In answer to a question posed for former Nieman Curator Robert Giles, Curry  said that in the current economic downturn, the US audience is less interested in foreign coverage than it had previously been–and that with cutbacks in news organizations, it’s more difficult now to convince news directors to send teams abroad.  Where once NBC had crews on the ground in many places,  she said, “now we travel  abroad from here.” But despite the difficulties, she will continue to cover difficult stories–in part because, if she and others don’t, aid organizations will not receive funding donations from the American public.

Curry brought tears to my eyes when she described  a 16-year-old Congolese girl who saw her parents killed, was chained to a tree,  raped, and when she couldn’t walk, was left for dead. Men from her village carried  her to a hospital. She was pregnant, and the baby died.   Two years later, in  2008,  when Curry interviewed her in an operating room and touched her hand; the young girl said she didn’t want revenge. “Instead she said ‘All I want is to rise out of this bed and thank the people who saved me and cared for me. I want to praise God, and I want to feel a mother’s love again.’

“Now, the cause of women in the Congo has been taken up by people in the US; there are  4K races to protect people from the violence,” Curry said. “As a reporter, you want to feel that some good has become of what you’ve done.”

But, she pointed out, wars and violence do not end.

In another village, in the Sudan, Curry said, men strafed a village, then lit arrows on fire and shot them at thatched roofs. When people ran out of their burning homes, the men shot at them,  shouting epithets.  Curry said she interviewed one woman– a mother– and her children. “She was just one of tens of thousands…

“After five trips to Sudan, ” she added, “I do sometimes wonder whether any of this works makes that much difference to people back on the ground. Sudan is the new Darfur, she said. People are living and dying in displaced person’s camps…”

Rather than become discouraged, Curry said,  ”We need to step back and look at the value of reporting with a wide view, through the scope of human history.  And you can’t help but realize that human empathy is growing.

“Where once, rape was a fact of war,  rape is now an international war crime.  The idea that it is wrong is wildfire.

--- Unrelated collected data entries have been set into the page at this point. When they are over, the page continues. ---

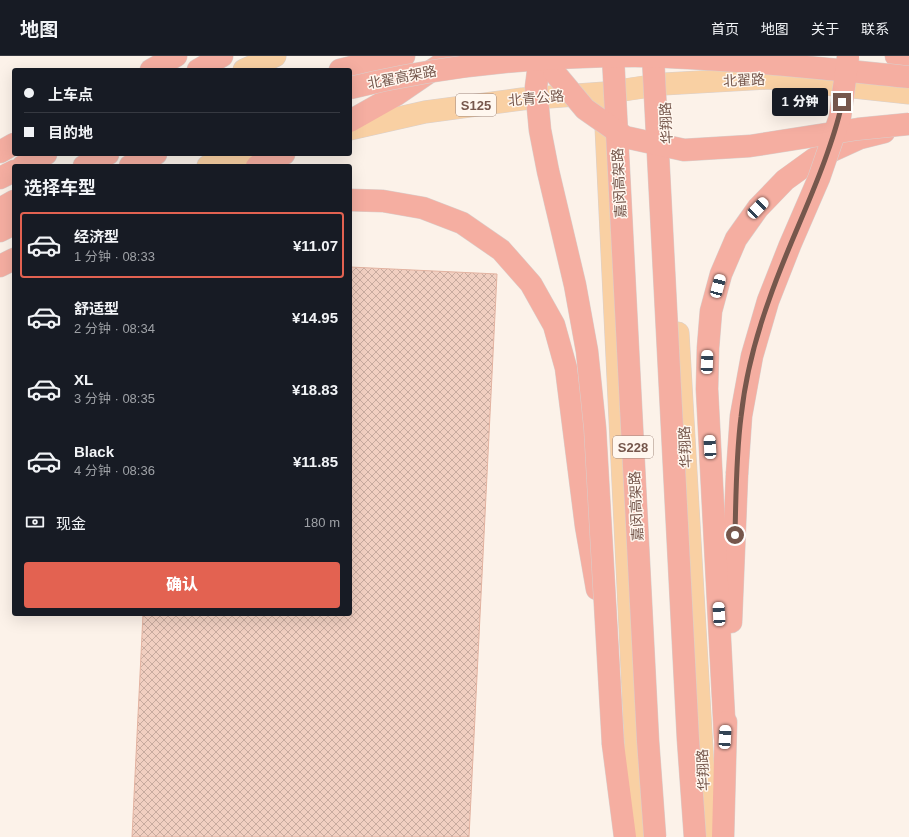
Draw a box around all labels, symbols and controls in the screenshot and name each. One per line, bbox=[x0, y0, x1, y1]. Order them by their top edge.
text: 地图 bbox=[20, 19, 58, 40]
text: 首页 bbox=[711, 21, 739, 37]
text: 地图 bbox=[761, 21, 789, 37]
text: 关于 bbox=[811, 21, 839, 37]
text: 联系 bbox=[861, 21, 889, 37]
street label: 北翟高架路 bbox=[366, 62, 438, 92]
street label: 北翟路 bbox=[723, 71, 765, 89]
text: 上车点 bbox=[48, 86, 93, 103]
street label: 北青公路 bbox=[507, 88, 565, 108]
callout: 1 分钟 bbox=[772, 88, 828, 116]
route end bbox=[833, 93, 851, 111]
road number: S125 bbox=[456, 94, 496, 116]
text: 1 分钟 bbox=[782, 94, 818, 109]
street label: 华翔路 bbox=[657, 102, 675, 144]
text: 目的地 bbox=[48, 124, 93, 141]
street label: 嘉闵高架路 bbox=[609, 148, 629, 218]
text: 选择车型 bbox=[24, 178, 96, 198]
car bbox=[745, 195, 771, 221]
icon: car bbox=[26, 227, 62, 263]
text: 经济型 bbox=[74, 228, 119, 245]
text: ¥11.07 bbox=[293, 237, 338, 254]
text: 1 分钟 · 08:33 bbox=[74, 249, 155, 264]
car bbox=[709, 273, 727, 299]
icon: car bbox=[26, 299, 62, 335]
text: 舒适型 bbox=[74, 300, 119, 317]
text: ¥14.95 bbox=[292, 309, 338, 326]
text: 2 分钟 · 08:34 bbox=[74, 321, 155, 336]
car bbox=[701, 350, 713, 374]
icon: car bbox=[26, 371, 62, 407]
text: XL bbox=[74, 371, 93, 388]
text: ¥18.83 bbox=[292, 381, 338, 398]
text: 3 分钟 · 08:35 bbox=[74, 391, 155, 406]
street label: 华翔路 bbox=[676, 426, 694, 468]
car bbox=[703, 435, 717, 459]
road number: S228 bbox=[613, 436, 653, 458]
icon: car bbox=[26, 443, 62, 479]
text: Black bbox=[74, 443, 114, 460]
text: ¥11.85 bbox=[293, 453, 338, 470]
text: 4 分钟 · 08:36 bbox=[74, 463, 155, 478]
street label: 嘉闵高架路 bbox=[626, 471, 646, 541]
icon: cash bbox=[24, 511, 46, 533]
text: 现金 bbox=[56, 515, 86, 532]
text: 180 m bbox=[304, 515, 340, 530]
route start bbox=[726, 526, 744, 544]
button: 确认 bbox=[24, 562, 340, 608]
car bbox=[712, 602, 726, 626]
car bbox=[718, 725, 732, 749]
street label: 华翔路 bbox=[694, 749, 712, 791]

Information, truth,  lit this match, igniting wildfires across the world.

“I have no doubt that we’re evolving into a world of greater empathy.  If you can work through the PTSD, if you can raise your sword and report these stories,  you allow truth between nations and I encourage you to lift your sword.”

After the talk, the ever-versatile and inspiring Curry, who had donated her $1000 honorarium to Doctors Without Borders in Somalia, left –wearing the highest pair of heels I’ve ever seen–for a flight to Indianapolis, to cover the Superbowl.

Anita M. Harris

Anita Harris, a former national journalist, is president of the Harris Communications Group, a strategic communications firm in Cambridge, MA. \

The Morris Lecture honors Los Angeles Times foreign correspondent Joe Alex Morris, Jr., who covered the Middle East for 25 years before he was killed during the Iranian Revolution in 1979. Two years later his family, friends and colleagues founded the annual lecture by an American foreign correspondent or commentator.